The researchers set about creating a more stable alpha-gallium oxide by growing it on a substrate of sapphire, which has a similar atomic structure. Jinno used molecular beam epitaxy – known informally as “atomic spray-painting” – to create the single layer film. Chang then used scanning transmission electron microscopy to study how its atoms were arranged and detect any defects that may have been created by crystal lattices that weren’t perfectly aligned. Those very defects often give materials unique characteristics, but they can sabotage the performance of electronic or photonic devices.
One of the issues Jinno and Chang encountered was that different phases sometimes crept into their samples.
“Sapphire has a lot of facets,” Chang said. “If you grow on one facet, and then on the other facet, the quality of the alpha-gallium oxide films will be totally different. It doesn’t always result in a good, clean, quality film.”
The team eventually identified the right symmetry of the right sapphire facet, called the m-plane, which resulted in a stable alpha-gallium oxide film. They slowly replaced some of the gallium atoms with aluminum as a way to widen its bandgap even more.
Conventional gallium oxide has a bandgap of 3 to 4.7 eV (electron volts); every electron volt represents a huge leap in performance. Beta-gallium oxide reaches up to 4.8 eV. The bandgap of the new alpha-aluminum gallium oxide starts at 5.4 eV and, as more aluminum is swapped in, it expands to 8.6 eV – almost eight times the bandgap of silicon.
“These are actually the widest energy bandgap crystals that have ever been realized by epitaxy. The fact that Riena and Celesta could grow and understand these atomic layers and found the right sort of playground – which is the surface of sapphire – to grow them on is a major breakthrough,” said Jena, who connected the current work to the discovery of high-quality crystalline gallium nitride, which over the last two decades has revolutionized LED lighting.
Not only is alpha-aluminum gallium oxide robust enough to handle enormous amounts of energy at high speeds and high temperatures, it is also lightweight and compact – qualities that could make it a crucial component in aeronautical technologies as well as other high-power electronics.
The material is also incredibly efficient, which could reduce the loss of energy in converting and transmitting solar power.

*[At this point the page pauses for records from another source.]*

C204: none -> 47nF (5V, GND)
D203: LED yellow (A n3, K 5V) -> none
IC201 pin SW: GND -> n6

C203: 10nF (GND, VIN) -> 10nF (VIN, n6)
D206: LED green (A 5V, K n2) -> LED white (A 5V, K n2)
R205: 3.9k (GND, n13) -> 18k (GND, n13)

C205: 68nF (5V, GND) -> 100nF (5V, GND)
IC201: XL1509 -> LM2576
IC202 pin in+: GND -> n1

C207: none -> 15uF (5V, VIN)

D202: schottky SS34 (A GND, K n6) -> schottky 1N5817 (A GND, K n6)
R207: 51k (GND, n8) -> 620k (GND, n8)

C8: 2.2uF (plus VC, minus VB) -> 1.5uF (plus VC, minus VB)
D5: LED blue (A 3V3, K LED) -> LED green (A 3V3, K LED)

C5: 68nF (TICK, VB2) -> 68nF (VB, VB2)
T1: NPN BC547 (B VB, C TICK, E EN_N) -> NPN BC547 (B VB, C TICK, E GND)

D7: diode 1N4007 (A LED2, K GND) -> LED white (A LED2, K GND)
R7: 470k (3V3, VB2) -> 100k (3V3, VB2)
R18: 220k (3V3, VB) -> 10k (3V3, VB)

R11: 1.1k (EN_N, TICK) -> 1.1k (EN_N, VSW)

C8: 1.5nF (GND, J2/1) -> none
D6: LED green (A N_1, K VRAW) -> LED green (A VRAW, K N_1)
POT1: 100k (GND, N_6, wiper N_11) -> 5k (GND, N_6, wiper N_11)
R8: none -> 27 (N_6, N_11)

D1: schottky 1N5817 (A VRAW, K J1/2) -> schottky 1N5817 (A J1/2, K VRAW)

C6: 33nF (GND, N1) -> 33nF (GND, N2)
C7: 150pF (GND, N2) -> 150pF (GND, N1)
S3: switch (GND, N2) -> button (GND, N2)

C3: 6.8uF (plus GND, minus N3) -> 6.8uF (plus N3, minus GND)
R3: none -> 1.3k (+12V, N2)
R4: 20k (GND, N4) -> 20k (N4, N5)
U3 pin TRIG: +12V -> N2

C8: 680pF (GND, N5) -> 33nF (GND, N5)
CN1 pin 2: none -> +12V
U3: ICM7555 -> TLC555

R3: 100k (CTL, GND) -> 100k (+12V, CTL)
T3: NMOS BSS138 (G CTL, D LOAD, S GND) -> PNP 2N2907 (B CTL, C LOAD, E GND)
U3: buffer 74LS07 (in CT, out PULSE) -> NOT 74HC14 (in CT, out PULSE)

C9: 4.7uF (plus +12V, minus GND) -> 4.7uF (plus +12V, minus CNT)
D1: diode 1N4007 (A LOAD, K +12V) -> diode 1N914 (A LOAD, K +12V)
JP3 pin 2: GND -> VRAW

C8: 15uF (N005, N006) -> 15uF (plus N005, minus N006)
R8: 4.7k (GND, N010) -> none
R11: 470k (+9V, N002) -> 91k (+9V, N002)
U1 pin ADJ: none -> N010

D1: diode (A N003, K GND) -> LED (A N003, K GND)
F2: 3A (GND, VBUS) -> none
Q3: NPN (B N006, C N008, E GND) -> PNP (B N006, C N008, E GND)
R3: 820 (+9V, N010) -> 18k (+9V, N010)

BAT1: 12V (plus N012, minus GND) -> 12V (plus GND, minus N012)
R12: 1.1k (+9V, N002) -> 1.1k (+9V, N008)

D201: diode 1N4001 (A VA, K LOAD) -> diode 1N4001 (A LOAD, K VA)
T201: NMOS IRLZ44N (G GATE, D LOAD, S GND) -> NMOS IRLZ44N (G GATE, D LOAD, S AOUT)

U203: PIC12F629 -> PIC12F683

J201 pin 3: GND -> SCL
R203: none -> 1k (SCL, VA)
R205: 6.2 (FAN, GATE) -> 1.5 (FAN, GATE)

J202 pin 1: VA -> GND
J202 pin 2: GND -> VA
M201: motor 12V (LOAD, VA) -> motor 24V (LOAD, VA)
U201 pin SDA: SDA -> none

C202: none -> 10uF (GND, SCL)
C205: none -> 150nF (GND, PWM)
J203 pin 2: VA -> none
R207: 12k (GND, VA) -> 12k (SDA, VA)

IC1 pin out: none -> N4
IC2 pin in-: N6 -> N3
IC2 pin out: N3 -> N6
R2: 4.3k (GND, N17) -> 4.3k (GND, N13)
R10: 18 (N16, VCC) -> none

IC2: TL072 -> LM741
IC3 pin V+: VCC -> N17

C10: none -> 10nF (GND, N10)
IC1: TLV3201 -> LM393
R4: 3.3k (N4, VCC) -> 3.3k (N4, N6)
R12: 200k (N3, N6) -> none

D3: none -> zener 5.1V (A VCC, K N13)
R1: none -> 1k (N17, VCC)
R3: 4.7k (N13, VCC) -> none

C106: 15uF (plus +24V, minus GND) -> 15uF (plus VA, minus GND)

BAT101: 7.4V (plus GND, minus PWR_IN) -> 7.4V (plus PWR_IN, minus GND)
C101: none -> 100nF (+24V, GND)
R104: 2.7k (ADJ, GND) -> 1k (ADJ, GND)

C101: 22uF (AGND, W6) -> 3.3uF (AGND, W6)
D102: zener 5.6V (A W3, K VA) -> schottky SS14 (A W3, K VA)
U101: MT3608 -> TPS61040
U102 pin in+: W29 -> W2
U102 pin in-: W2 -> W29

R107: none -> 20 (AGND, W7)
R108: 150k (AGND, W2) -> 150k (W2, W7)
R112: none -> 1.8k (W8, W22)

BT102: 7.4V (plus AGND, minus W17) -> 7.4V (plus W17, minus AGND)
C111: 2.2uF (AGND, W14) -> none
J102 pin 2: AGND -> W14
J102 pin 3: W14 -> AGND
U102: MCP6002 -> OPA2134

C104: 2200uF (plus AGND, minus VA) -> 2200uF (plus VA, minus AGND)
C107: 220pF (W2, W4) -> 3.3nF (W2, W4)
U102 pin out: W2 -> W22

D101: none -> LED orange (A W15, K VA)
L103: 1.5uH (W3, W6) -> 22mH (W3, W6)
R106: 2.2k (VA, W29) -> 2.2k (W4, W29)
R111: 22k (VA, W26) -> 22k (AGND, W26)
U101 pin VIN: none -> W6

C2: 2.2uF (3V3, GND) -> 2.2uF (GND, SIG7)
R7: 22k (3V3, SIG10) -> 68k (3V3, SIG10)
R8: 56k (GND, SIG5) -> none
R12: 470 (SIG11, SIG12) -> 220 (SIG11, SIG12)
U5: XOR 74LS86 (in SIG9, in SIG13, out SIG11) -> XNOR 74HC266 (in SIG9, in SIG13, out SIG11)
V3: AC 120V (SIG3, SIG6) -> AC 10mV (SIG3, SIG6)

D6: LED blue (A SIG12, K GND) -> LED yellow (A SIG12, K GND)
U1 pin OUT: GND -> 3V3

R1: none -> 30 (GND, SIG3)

“This is really moving semiconductors into unchartered territory in terms of how much energy they can handle,” Jena said. “At the same time, it is forcing us to rethink the materials that we always believed to be insulators, like sapphire. Can we actually change their properties to our own benefit in terms of controlling their energy gaps and electronic properties by doping it as we do with silicon and gallium nitride?”
Co-authors include Takeyoshi Onuma of Kogakuin University, Japan; research associate Yongjin Cho; Michael Cao, Ph.D. ‘20, Kevin Lee, Ph.D. ‘20, Shao-Ting Ho, M.S. ’20 and Derek Rowe, M.S. ’20; and senior research associate Vladimir Protasenko.
The research was supported by ACCESS, the JSPS Overseas Challenge Program for Young Researchers and the Air Force Office of Scientific Research.